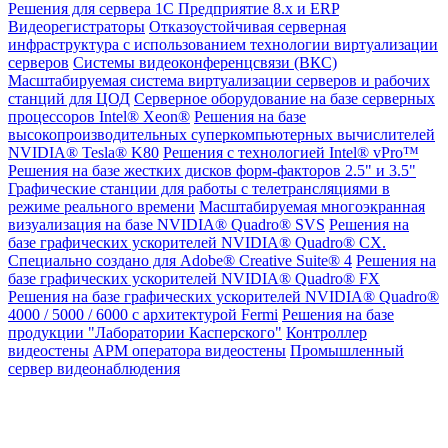
Решения для сервера 1С Предприятие 8.x и ERP
Видеорегистраторы
Отказоустойчивая серверная
инфраструктура с использованием технологии виртуализации
серверов
Системы видеоконференцсвязи (ВКС)
Масштабируемая система виртуализации серверов и рабочих
станций для ЦОД
Серверное оборудование на базе серверных
процессоров Intel® Xeon®
Решения на базе
высокопроизводительных суперкомпьютерных вычислителей
NVIDIA® Tesla® K80
Решения с технологией Intel® vPro™
Решения на базе жестких дисков форм-факторов 2.5" и 3.5"
Графические станции для работы с телетрансляциями в
режиме реального времени
Масштабируемая многоэкранная
визуализация на базе NVIDIA® Quadro® SVS
Решения на
базе графических ускорителей NVIDIA® Quadro® CX.
Специально создано для Adobe® Creative Suite® 4
Решения на
базе графических ускорителей NVIDIA® Quadro® FX
Решения на базе графических ускорителей NVIDIA® Quadro®
4000 / 5000 / 6000 с архитектурой Fermi
Решения на базе
продукции "Лаборатории Касперского"
Контроллер
видеостены
АРМ оператора видеостены
Промышленный
сервер видеонаблюдения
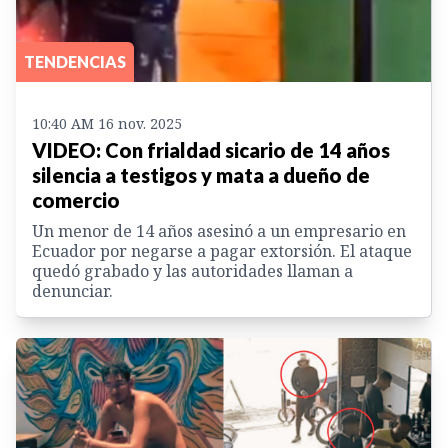
TENDENCIAS
10:40 AM 16 nov. 2025
VIDEO: Con frialdad sicario de 14 años
silencia a testigos y mata a dueño de
comercio
Un menor de 14 años asesinó a un empresario en
Ecuador por negarse a pagar extorsión. El ataque
quedó grabado y las autoridades llaman a
denunciar.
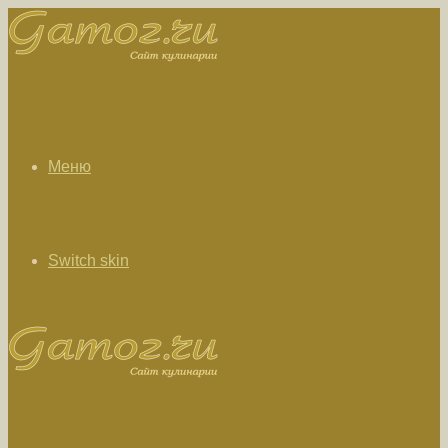
Меню
Switch skin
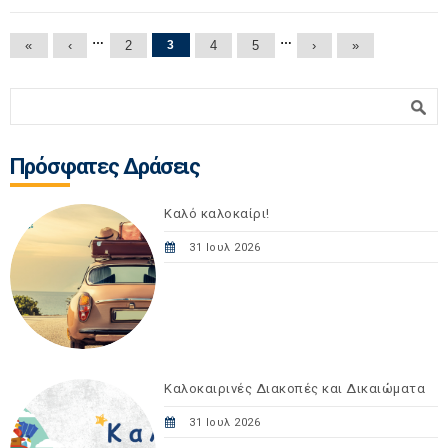
Σελίδες
…
…
«
‹
2
3
4
5
›
»
Φόρμα αναζήτησης
Αναζήτηση
Πρόσφατες Δράσεις
Καλό καλοκαίρι!
31 Ιουλ 2026
Καλοκαιρινές Διακοπές και Δικαιώματα
31 Ιουλ 2026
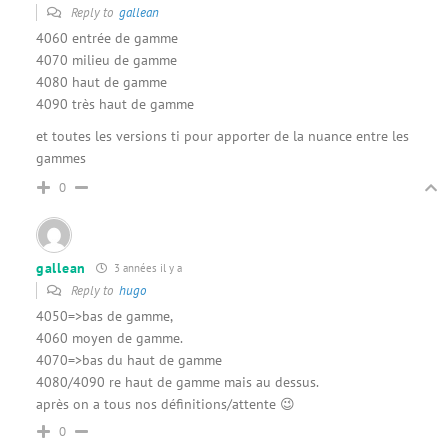
Reply to
gallean
4060 entrée de gamme
4070 milieu de gamme
4080 haut de gamme
4090 très haut de gamme
et toutes les versions ti pour apporter de la nuance entre les
gammes
0
gallean
3 années il y a
Reply to
hugo
4050=>bas de gamme,
4060 moyen de gamme.
4070=>bas du haut de gamme
4080/4090 re haut de gamme mais au dessus.
après on a tous nos définitions/attente 😉
0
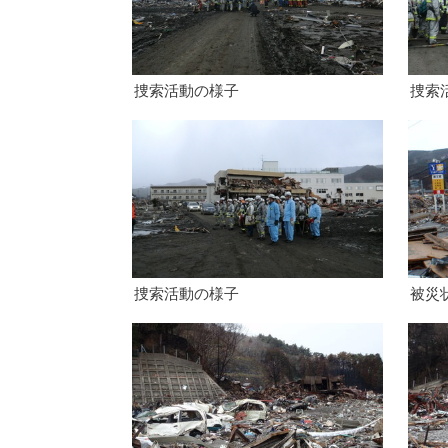
捜索活動の様子
捜索
捜索活動の様子
被災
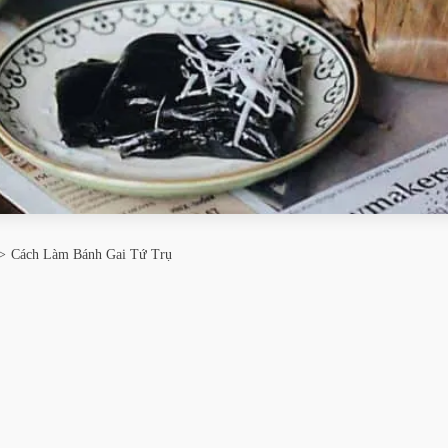
Cách Làm Bánh Gai Tứ Trụ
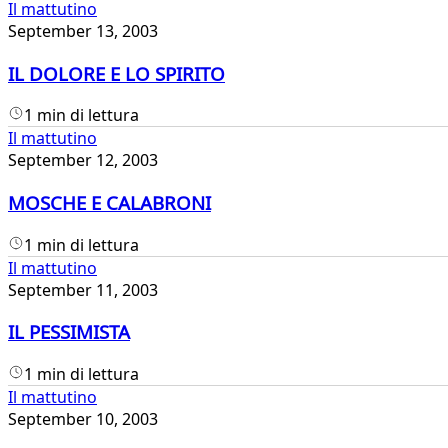
Il mattutino
September 13, 2003
IL DOLORE E LO SPIRITO
1 min di lettura
Il mattutino
September 12, 2003
MOSCHE E CALABRONI
1 min di lettura
Il mattutino
September 11, 2003
IL PESSIMISTA
1 min di lettura
Il mattutino
September 10, 2003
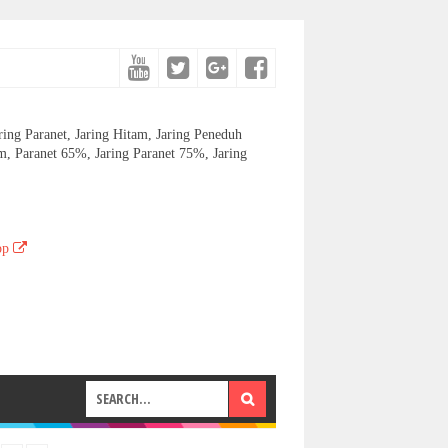
aring Paranet, Jaring Hitam, Jaring Peneduh
, Paranet 65%, Jaring Paranet 75%, Jaring
pp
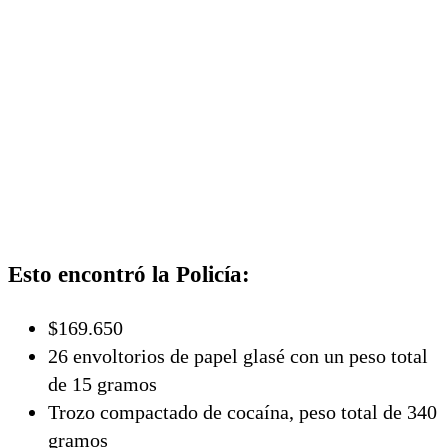
Esto encontró la Policía:
$169.650
26 envoltorios de papel glasé con un peso total
de 15 gramos
Trozo compactado de cocaína, peso total de 340
gramos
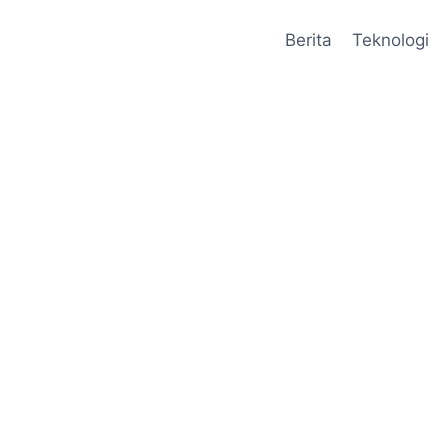
Berita
Teknologi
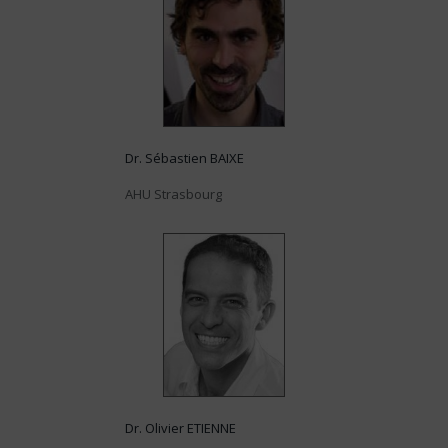
Dr. Sébastien BAIXE
AHU Strasbourg
Dr. Olivier ETIENNE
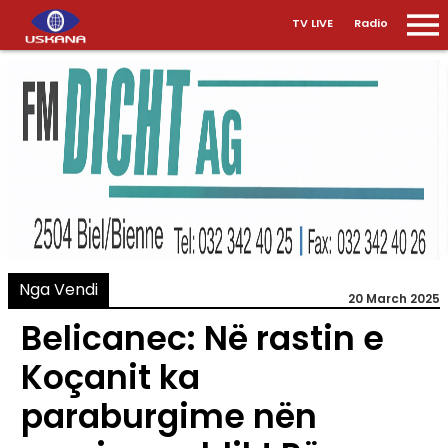
TV LIVE
Radio
Nga Vendi
20 March 2025
Belicanec: Në rastin e
Koçanit ka
paraburgime nën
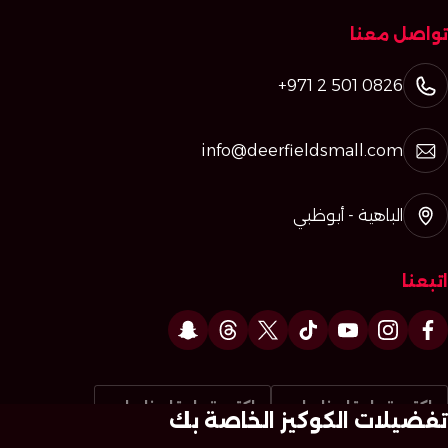
تواصل معنا
+971 2 501 0826
info@deerfieldsmall.com
الباهية - أبوظبي
اتبعنا
اكتب تعليقا عنا على
اكتب تعليقا عنا على
تفضيلات الكوكيز الخاصة بك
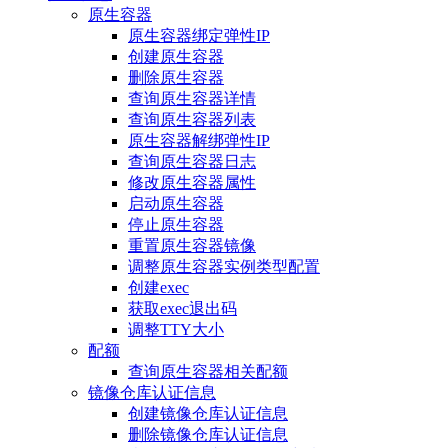
原生容器
原生容器绑定弹性IP
创建原生容器
删除原生容器
查询原生容器详情
查询原生容器列表
原生容器解绑弹性IP
查询原生容器日志
修改原生容器属性
启动原生容器
停止原生容器
重置原生容器镜像
调整原生容器实例类型配置
创建exec
获取exec退出码
调整TTY大小
配额
查询原生容器相关配额
镜像仓库认证信息
创建镜像仓库认证信息
删除镜像仓库认证信息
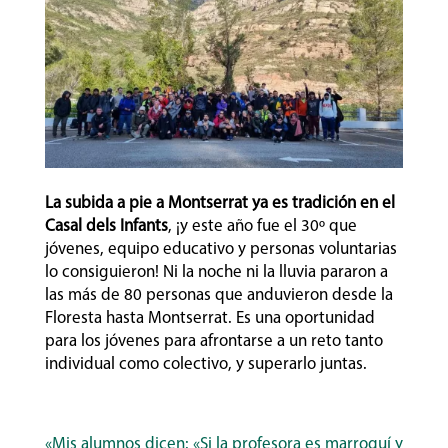
La subida a pie a Montserrat ya es tradición en el
Casal dels Infants
, ¡y este año fue el 30º que
jóvenes, equipo educativo y personas voluntarias
lo consiguieron! Ni la noche ni la lluvia pararon a
las más de 80 personas que anduvieron desde la
Floresta hasta Montserrat. Es una oportunidad
para los jóvenes para afrontarse a un reto tanto
individual como colectivo, y superarlo juntas.
«Mis alumnos dicen: «Si la profesora es marroquí y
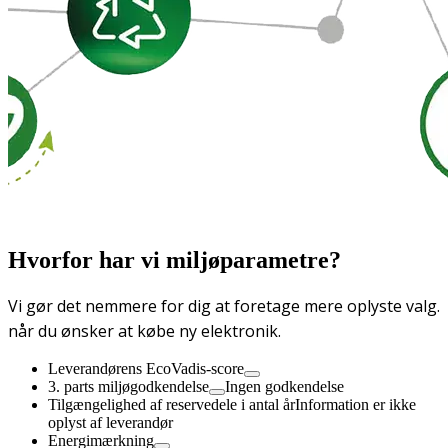
Hvorfor har vi miljøparametre?
Vi gør det nemmere for dig at foretage mere oplyste valg.
når du ønsker at købe ny elektronik.
Leverandørens EcoVadis-score
3. parts miljøgodkendelse
Ingen godkendelse
Tilgængelighed af reservedele i antal år
Information er ikke
oplyst af leverandør
Energimærkning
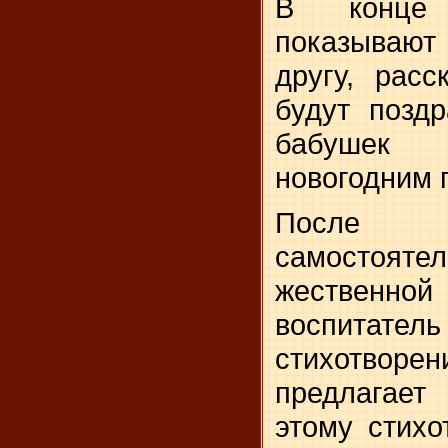
В конце 
показывают
другу, расс
будут поздр
бабушек
новогодним 
После 
самостоя
жественно
воспитател
стихотворен
предлагае
этому стихо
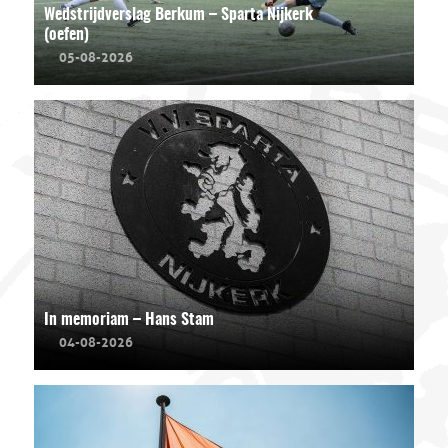
Wedstrijdverslag Berkum – Sparta Nijkerk
(oefen)
05-08-2026
In memoriam – Hans Stam
04-08-2026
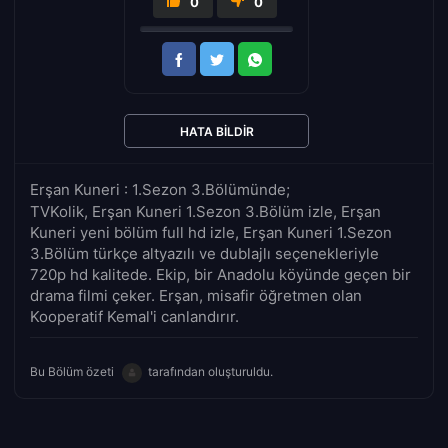
0
0
HATA BILDIR
Erşan Kuneri : 1.Sezon 3.Bölümünde;
TVKolik, Erşan Kuneri 1.Sezon 3.Bölüm izle, Erşan
Kuneri yeni bölüm full hd izle, Erşan Kuneri 1.Sezon
3.Bölüm türkçe altyazılı ve dublajlı seçenekleriyle
720p hd kalitede. Ekip, bir Anadolu köyünde geçen bir
drama filmi çeker. Erşan, misafir öğretmen olan
Kooperatif Kemal'i canlandırır.
Bu Bölüm özeti
tarafından oluşturuldu.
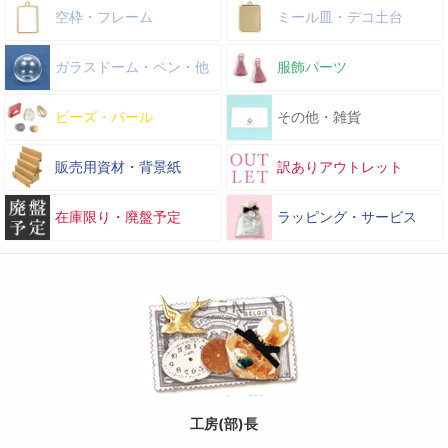
空枠・フレーム
ミール皿・デコ土台
ガラスドーム・ペン・他
服飾パーツ
ビーズ・パール
その他・雑貨
販売用資材・背景紙
訳ありアウトレット
在庫限り・廃盤予定
ラッピング・サービス
工房(部)長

#### Exercise:
Pictures are to be left out. Otherwise, copy the material above exactly.

#### Task response:
Решения для сервера 1С Предприятие 8.x и ERP
Видеорегистраторы
Отказоустойчивая серверная
инфраструктура с использованием технологии виртуализации
серверов
Системы видеоконференцсвязи (ВКС)
Масштабируемая система виртуализации серверов и рабочих
станций для ЦОД
Серверное оборудование на базе серверных
процессоров Intel® Xeon®
Решения на базе
высокопроизводительных суперкомпьютерных вычислителей
NVIDIA® Tesla® K80
Решения с технологией Intel® vPro™
Решения на базе жестких дисков форм-факторов 2.5" и 3.5"
Графические станции для работы с телетрансляциями в
режиме реального времени
Масштабируемая многоэкранная
визуализация на базе NVIDIA® Quadro® SVS
Решения на
базе графических ускорителей NVIDIA® Quadro® CX.
Специально создано для Adobe® Creative Suite® 4
Решения на
базе графических ускорителей NVIDIA® Quadro® FX
Решения на базе графических ускорителей NVIDIA® Quadro®
4000 / 5000 / 6000 с архитектурой Fermi
Решения на базе
продукции "Лаборатории Касперского"
Контроллер
видеостены
АРМ оператора видеостены
Промышленный
сервер видеонаблюдения
TENDENCIAS
10:40 AM 16 nov. 2025
VIDEO: Con frialdad sicario de 14 años
silencia a testigos y mata a dueño de
comercio
Un menor de 14 años asesinó a un empresario en
Ecuador por negarse a pagar extorsión. El ataque
quedó grabado y las autoridades llaman a
denunciar.
Меню
Switch skin
Σελίδες
…
…
«
‹
2
3
4
5
›
»
Φόρμα αναζήτησης
Αναζήτηση
Πρόσφατες Δράσεις
Καλό καλοκαίρι!
31 Ιουλ 2026
Καλοκαιρινές Διακοπές και Δικαιώματα
31 Ιουλ 2026
Reply to
gallean
4060 entrée de gamme
4070 milieu de gamme
4080 haut de gamme
4090 très haut de gamme
et toutes les versions ti pour apporter de la nuance entre les
gammes
0
gallean
3 années il y a
Reply to
hugo
4050=>bas de gamme,
4060 moyen de gamme.
4070=>bas du haut de gamme
4080/4090 re haut de gamme mais au dessus.
après on a tous nos définitions/attente 😉
0
捜索活動の様子
捜索
捜索活動の様子
被災
Cách Làm Bánh Gai Tứ Trụ
Il mattutino
September 13, 2003
IL DOLORE E LO SPIRITO
1 min di lettura
Il mattutino
September 12, 2003
MOSCHE E CALABRONI
1 min di lettura
Il mattutino
September 11, 2003
IL PESSIMISTA
1 min di lettura
Il mattutino
September 10, 2003
aring Paranet, Jaring Hitam, Jaring Peneduh
, Paranet 65%, Jaring Paranet 75%, Jaring
pp
Esto encontró la Policía:
$169.650
26 envoltorios de papel glasé con un peso total
de 15 gramos
Trozo compactado de cocaína, peso total de 340
gramos
Berita
Teknologi
Dr. Sébastien BAIXE
AHU Strasbourg
Dr. Olivier ETIENNE
TV LIVE
Radio
Nga Vendi
20 March 2025
Belicanec: Në rastin e
Koçanit ka
paraburgime nën
تواصل معنا
+971 2 501 0826
info@deerfieldsmall.com
الباهية - أبوظبي
اتبعنا
اكتب تعليقا عنا على
اكتب تعليقا عنا على
تفضيلات الكوكيز الخاصة بك
原生容器
原生容器绑定弹性IP
创建原生容器
删除原生容器
查询原生容器详情
查询原生容器列表
原生容器解绑弹性IP
查询原生容器日志
修改原生容器属性
启动原生容器
停止原生容器
重置原生容器镜像
调整原生容器实例类型配置
创建exec
获取exec退出码
调整TTY大小
配额
查询原生容器相关配额
镜像仓库认证信息
创建镜像仓库认证信息
删除镜像仓库认证信息
La subida a pie a Montserrat ya es tradición en el
Casal dels Infants
, ¡y este año fue el 30º que
jóvenes, equipo educativo y personas voluntarias
lo consiguieron! Ni la noche ni la lluvia pararon a
las más de 80 personas que anduvieron desde la
Floresta hasta Montserrat. Es una oportunidad
para los jóvenes para afrontarse a un reto tanto
individual como colectivo, y superarlo juntas.
«Mis alumnos dicen: «Si la profesora es marroquí y
Hvorfor har vi miljøparametre?
Vi gør det nemmere for dig at foretage mere oplyste valg.
når du ønsker at købe ny elektronik.
Leverandørens EcoVadis-score
3. parts miljøgodkendelse
Ingen godkendelse
Tilgængelighed af reservedele i antal år
Information er ikke
oplyst af leverandør
Energimærkning
В конце 
показывают
другу, расс
будут поздр
бабушек
новогодним 
После 
самостоя
жественно
воспитател
стихотворен
предлагае
этому стихо
Wedstrijdverslag Berkum – Sparta Nijkerk
(oefen)
05-08-2026
In memoriam – Hans Stam
04-08-2026
0
0
HATA BILDIR
Erşan Kuneri : 1.Sezon 3.Bölümünde;
TVKolik, Erşan Kuneri 1.Sezon 3.Bölüm izle, Erşan
Kuneri yeni bölüm full hd izle, Erşan Kuneri 1.Sezon
3.Bölüm türkçe altyazılı ve dublajlı seçenekleriyle
720p hd kalitede. Ekip, bir Anadolu köyünde geçen bir
drama filmi çeker. Erşan, misafir öğretmen olan
Kooperatif Kemal'i canlandırır.
Bu Bölüm özeti
tarafından oluşturuldu.
空枠・フレーム
ミール皿・デコ土台
ガラスドーム・ペン・他
服飾パーツ
ビーズ・パール
その他・雑貨
販売用資材・背景紙
訳ありアウトレット
在庫限り・廃盤予定
ラッピング・サービス
工房(部)長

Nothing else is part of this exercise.